Premier concours ORTENSIA au lycée.

4 novembre 2020

Qui, devant prendre la parole devant un auditoire n’a pas ressenti un véritable malaise : des mains moites, un cœur qui s’emballe, un rougissement ainsi que la peur d’être jugé. Nous sommes peu préparés à affronter cette situation qui peut toutefois être déterminante comme lors d’un examen ou d’un entretien d’embauche. Le ministre de l’Education nationale du Front Populaire, Jean Zay, constatait déjà que « l’écolier apprend à lire, à écrire, à compter, à raisonner non à parler ». De plus, il est commun d’admettre que l’enseignement de l’oral est une « faiblesse française ». C’est pour pallier ce manque que l’Education nationale œuvre à une implantation de plus en plus prégnante de l’oral dans chaque cycle et chaque discipline jusqu’au grand oral du baccalauréat qui entrera en vigueur en juin 2021.

C’est dans cette perspective que nos élèves de seconde qui ont une heure dédiée au théâtre dans leur emploi du temps, au cours du premier trimestre, se sont exercés à l’art de la prise de parole en public. L’acteur et l’orateur partagent en effet des techniques similaires. Ils ont ainsi, au fil de leurs différentes interventions, acquis des compétences qu’il leur sera aisé de réinvestir comme : poser sa voix,

Les professeurs de lettres et les professeurs documentalistes qui ont encadré les élèves ont décidé d’organiser un concours d’éloquence qui s’est tenu la veille des vacances d’hiver. Nous avons contacté Maitre Bertrand Perier. Il est l’auteur de « la parole est un sport de combat ». Nous avions découvert son enseignement dans le remarquable documentaire « A voix haute ». Celui-ci avait accepté de présider notre jury. Malheureusement, les grèves du mois de décembre ont eu raison de sa présence parmi nous.

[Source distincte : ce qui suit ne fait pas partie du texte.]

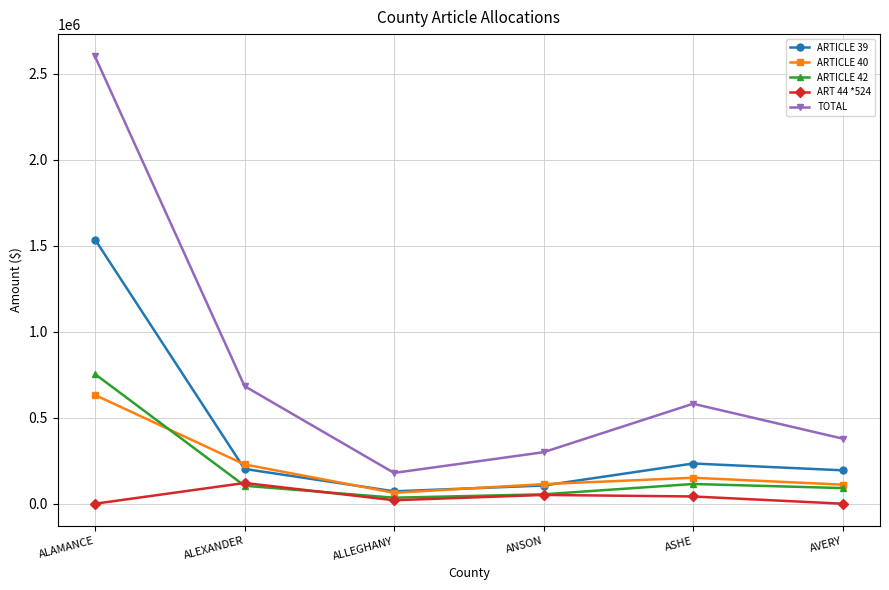

The value of TOTAL at ALLEGHANY is 179181.7. True or false?

True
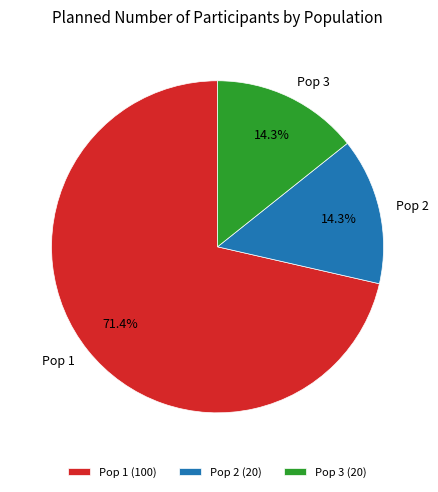

To the nearest percent, what is the combined percentage of Pop 2 and Pop 3?

29%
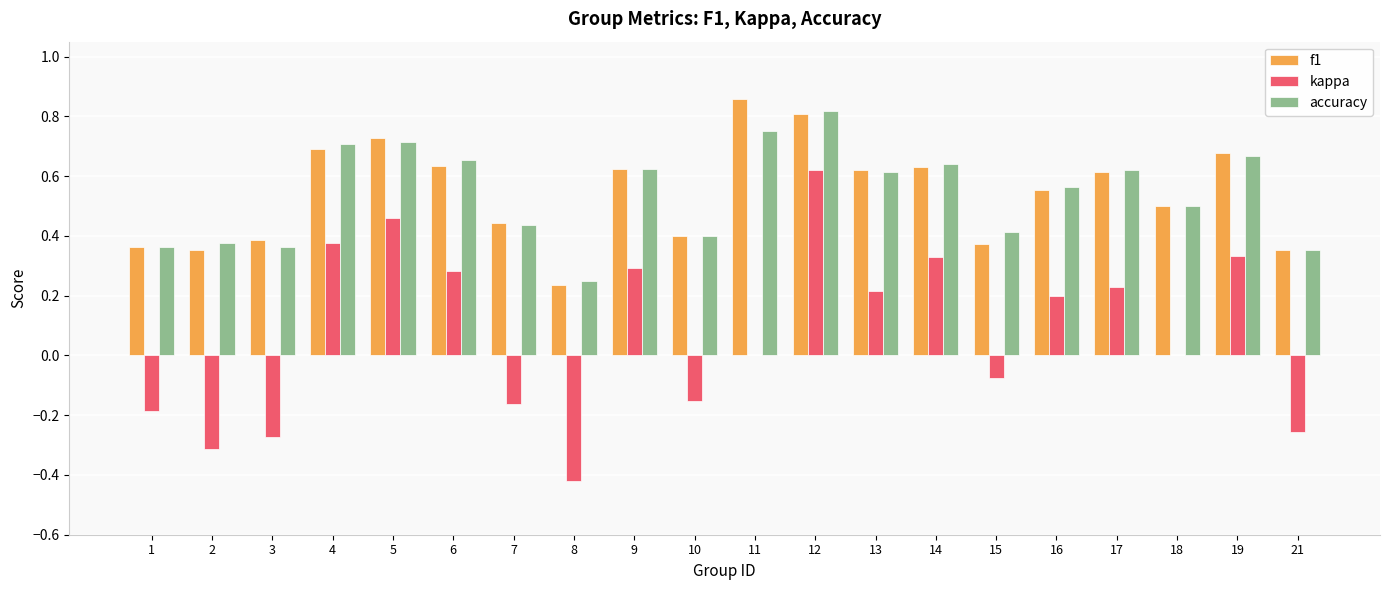

Which category has the highest value in the f1 series?

11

Tout d’abord, nos élèves ont discouru sur « sommes-nous vraiment libre de choisir un métier ou la représentation …. Ce fut un galop d’essai, puis, il y eut l’entrée dans la compétition. Pour déterminer les finalistes de notre concours, nos jeunes orateurs se sont demandé si la Reine des Neiges pouvait offrir la solution pour pallier le dérèglement climatique. Il fallut sélectionner 8 élèves sur les 90 qui s’exprimèrent. Puis, le jour de la finale arriva. Entre enthousiasme et angoisse, nos huit finalistes se sont présentés face à tous les élèves des classes de seconde et de troisième et à un jury composé de la direction de l’établissement et d’enseignants. Le sujet était : « Faut-il pousser mémé dans les orties ? ». La maîtrise de l’exercice, la virtuosité et l’humour des orateurs ont enchanté l’auditoire.

« Le grand oral vient dès lors comme un aboutissement de la scolarité et parachève ce processus de maturation individuelle au sein de la classe en même temps qu’il ouvre aux exigences de l’enseignement supérieur, de la vie sociale et professionnelle et de l’engagement citoyen. »

Faire du grand oral un levier d’égalité des chances rapport de Cyril Delhay remis à Jean-Michel Blanquer, ministre de l’Education Nationale.